TRIBUNNEWS.COM, JAKARTA – Polemik tarif interkoneksi dinilai tidak perlu dibawa ke ranah hukum dengan menyeret lembaga negara seperti Badan Pemeriksa Keuangan (BPK) dan Komisi Pemberantasan Korupsi (KPK).
Seluruh pihak diminta memahami bahwa persoalan interkoneksi itu sederhana yang ujungnya menguntungkan bagi masyarakat luas.
Nonot Harsono, mantan Komisioner Badan Regulasi Telekomunikasi Indonesia (BRTI) periode 2009-2015, menegaskan hal itu menanggapi komentar dari petinggi BPK dan isu di media bahwa polemik interkoneksi akan dibawa ke KPK.
“Andai negara memilih sistem monopoli dalam menyediakan jaringan komunikasi bagi masyarakat, maka tentu tidak ada keributan interkoneksi karena hanya ada satu operator yang melayani seluruh rakyat," kata Nonot dalam keterangan tertulis, Senin (5/9/2016).
Namun, negara memilih sistem persaingan (multi operator) ada lebih dari satu jaringan komunikasi.
Sebagian masyarakat menjadi pelanggan dari satu operator, sebagian lagi memilih menjadi pelanggan operator yang lain.
Karena itu, lanjut dia, agar pelanggan dari setiap operator dapat terhubung dengan pelanggan dari operator yang manapun, semua jaringan komunikasi itu harus saling tersambung (ber-interkoneksi).
Karena itulah Undang-Undang Telekomunikasi mewajibkan interkoneksi antar jaringan (Pasal 25 UU 36/1999 dan Pasal 20-25 PP No 52 tahun 2000).
Tanpa interkoneksi, masyarakat pengguna hanya bisa melakukan panggilan telepon on-net (dalam jaringan satu operator) dan tidak mungkin off-net (lintas operator).
Di sisi lain, jika tidak ada interkoneksi, masyarakat harus menjadi pelanggan semua operator dan memiliki SIM card minimal sebanyak jumlah operator.
“Jika dia hanya punya satu hp, maka dia harus buka-tutup hp untuk gonta-ganti SIM card agar bisa menelepon ke semua nomor. Atau dia harus punya banyak hp. Terbayang betapa ribetnya. Karena itu, interkoneksi diwajibkan demi melayani masyarakat,” paparnya.
Dia menambahkan hal yang menjadi perhatian dalam interkoneksi adalah berapa trafik outgoing-call ke operator lain dan berapa incoming-call dari operator lain.

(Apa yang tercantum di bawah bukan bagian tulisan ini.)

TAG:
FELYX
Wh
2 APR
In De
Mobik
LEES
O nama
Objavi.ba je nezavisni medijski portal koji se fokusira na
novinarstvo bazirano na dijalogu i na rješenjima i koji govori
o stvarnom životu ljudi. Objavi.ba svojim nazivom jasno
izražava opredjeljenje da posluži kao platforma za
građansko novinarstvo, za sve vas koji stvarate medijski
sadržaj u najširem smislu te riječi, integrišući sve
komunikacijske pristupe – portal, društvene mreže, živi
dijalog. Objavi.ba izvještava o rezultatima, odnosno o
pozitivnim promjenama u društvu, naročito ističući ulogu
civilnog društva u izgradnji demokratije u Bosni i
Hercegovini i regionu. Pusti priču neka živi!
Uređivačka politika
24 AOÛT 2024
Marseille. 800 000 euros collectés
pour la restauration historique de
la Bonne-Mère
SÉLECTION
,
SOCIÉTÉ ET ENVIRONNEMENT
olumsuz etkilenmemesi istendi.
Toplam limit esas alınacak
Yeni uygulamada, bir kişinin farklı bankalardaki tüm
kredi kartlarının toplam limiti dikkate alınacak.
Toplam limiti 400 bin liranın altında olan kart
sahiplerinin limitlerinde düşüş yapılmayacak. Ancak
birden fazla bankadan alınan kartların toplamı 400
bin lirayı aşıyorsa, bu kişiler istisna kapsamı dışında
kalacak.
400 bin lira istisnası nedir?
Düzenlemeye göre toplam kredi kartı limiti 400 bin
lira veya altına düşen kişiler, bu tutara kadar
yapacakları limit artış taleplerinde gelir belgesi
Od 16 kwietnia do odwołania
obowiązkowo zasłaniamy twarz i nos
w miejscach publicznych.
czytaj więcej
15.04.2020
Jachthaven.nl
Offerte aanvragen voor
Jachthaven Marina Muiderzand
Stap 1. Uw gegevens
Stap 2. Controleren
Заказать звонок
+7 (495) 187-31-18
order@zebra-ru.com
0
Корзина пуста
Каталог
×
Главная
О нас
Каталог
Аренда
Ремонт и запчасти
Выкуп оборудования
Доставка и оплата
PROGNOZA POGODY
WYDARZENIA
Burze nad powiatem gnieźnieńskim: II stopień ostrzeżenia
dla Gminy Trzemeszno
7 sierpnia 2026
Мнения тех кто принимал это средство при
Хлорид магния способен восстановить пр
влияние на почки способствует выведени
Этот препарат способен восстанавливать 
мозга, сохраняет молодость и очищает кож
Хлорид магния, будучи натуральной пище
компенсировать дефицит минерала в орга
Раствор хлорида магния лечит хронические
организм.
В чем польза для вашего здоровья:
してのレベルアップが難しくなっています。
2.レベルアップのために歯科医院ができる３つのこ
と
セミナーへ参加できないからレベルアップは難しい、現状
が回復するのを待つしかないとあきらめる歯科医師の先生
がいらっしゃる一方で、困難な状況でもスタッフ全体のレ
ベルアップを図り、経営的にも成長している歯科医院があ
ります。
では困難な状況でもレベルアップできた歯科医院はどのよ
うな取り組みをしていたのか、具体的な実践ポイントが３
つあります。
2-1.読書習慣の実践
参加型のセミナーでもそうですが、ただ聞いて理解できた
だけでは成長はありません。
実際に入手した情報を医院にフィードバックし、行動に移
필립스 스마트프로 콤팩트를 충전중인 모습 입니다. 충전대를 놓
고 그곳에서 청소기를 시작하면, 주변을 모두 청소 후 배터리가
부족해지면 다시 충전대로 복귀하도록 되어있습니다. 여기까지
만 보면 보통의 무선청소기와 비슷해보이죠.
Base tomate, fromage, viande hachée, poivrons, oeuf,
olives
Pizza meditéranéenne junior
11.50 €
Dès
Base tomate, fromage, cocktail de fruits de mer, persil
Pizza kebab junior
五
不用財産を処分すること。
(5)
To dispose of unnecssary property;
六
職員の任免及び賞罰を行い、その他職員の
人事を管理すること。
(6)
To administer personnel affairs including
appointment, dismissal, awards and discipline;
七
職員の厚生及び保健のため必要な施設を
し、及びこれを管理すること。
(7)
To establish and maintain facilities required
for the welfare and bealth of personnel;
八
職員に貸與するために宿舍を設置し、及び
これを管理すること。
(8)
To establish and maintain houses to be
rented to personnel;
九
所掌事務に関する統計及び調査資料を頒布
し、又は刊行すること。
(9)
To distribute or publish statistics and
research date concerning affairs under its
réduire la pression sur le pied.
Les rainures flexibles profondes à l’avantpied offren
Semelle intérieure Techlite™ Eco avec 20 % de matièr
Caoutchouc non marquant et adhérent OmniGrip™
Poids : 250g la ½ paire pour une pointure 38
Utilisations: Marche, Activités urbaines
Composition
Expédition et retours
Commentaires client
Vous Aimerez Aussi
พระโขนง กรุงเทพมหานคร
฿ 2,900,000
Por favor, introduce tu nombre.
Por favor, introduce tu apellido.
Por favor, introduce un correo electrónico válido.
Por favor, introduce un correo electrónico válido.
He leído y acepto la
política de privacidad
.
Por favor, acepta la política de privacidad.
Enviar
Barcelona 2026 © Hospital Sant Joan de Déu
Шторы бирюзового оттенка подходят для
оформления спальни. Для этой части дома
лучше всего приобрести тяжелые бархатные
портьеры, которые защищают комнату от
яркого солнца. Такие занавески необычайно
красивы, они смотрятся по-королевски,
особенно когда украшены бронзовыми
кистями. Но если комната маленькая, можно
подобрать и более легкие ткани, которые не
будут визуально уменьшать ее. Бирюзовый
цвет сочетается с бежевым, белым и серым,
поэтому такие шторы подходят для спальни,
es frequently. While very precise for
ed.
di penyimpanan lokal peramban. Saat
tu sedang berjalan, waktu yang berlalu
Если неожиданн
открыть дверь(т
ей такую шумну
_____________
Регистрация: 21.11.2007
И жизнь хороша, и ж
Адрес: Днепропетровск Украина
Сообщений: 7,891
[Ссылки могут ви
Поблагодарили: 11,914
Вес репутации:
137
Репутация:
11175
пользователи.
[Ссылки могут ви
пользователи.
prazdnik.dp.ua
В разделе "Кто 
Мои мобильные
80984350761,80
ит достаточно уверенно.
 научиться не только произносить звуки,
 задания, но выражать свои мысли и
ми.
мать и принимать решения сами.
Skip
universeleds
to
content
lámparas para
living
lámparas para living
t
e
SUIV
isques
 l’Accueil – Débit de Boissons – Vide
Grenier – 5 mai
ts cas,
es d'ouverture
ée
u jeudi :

Trafik dua arah ini menentukan selisih biaya antara (outgoing-traffic x tarif) dan (incoming-traffic x tarif).
“Orang bisa salah persepsi jika hanya melihat trafik satu arah,” jelasnya.
Jika trafik telepon ke operator lain (outgoing-traffic) sama dengan trafik yang diterima dari operator lain (incoming-traffic), kata dia, maka kedua operator itu sama-sama impas. Artinya, biaya interkoneksi yang harus dibayar sama dengan yang diterima.
Pada umumnya, operator besar menerima trafik lebih besar karena jumlah pelanggan yang besar, sehingga bisa menerima pembayaran biaya interkoneksi lebih besar daripada operator yang lebih kecil.
Sebaliknya, operator yang kecil harus membayar biaya interkoneksi yang besar untuk sekadar menyambungkan pelanggannya yang sedang menelepon pelanggan operator lain.
“Sungguh berbahaya menuduh atau melontarkan isu kerugian negara dalam hal interkoneksi. Padahal yang dinyatakan sebagai angka kerugian itu beban biaya yang harus ditanggung oleh masyarakat untuk sekadar bisa tersambung ke pelanggan dari operator yg berbeda,” paparnya.
Terkait hal ini, lanjut Nonot, amat menarik wacana SKA (sender keep all) yang digalang operator, karena jika benar SKA dijalankan maka heboh interkoneksi akan langsung berakhir. Sebab, dengan SKA berarti biaya interkoneksi adalalah nol.
“Evaluasi berkala biaya interkoneksi itu bisa dianalogikan dengan operasi pasar. Jika harga terlalu tinggi maka pemerintah harus memaksa turun harga demi masyarakat. Tidak bisa pedagang mengatakan pendapatan saya berkurang, lalu menggugat regulator telah menyebabkan kerugian pendapatan,” ucapnya.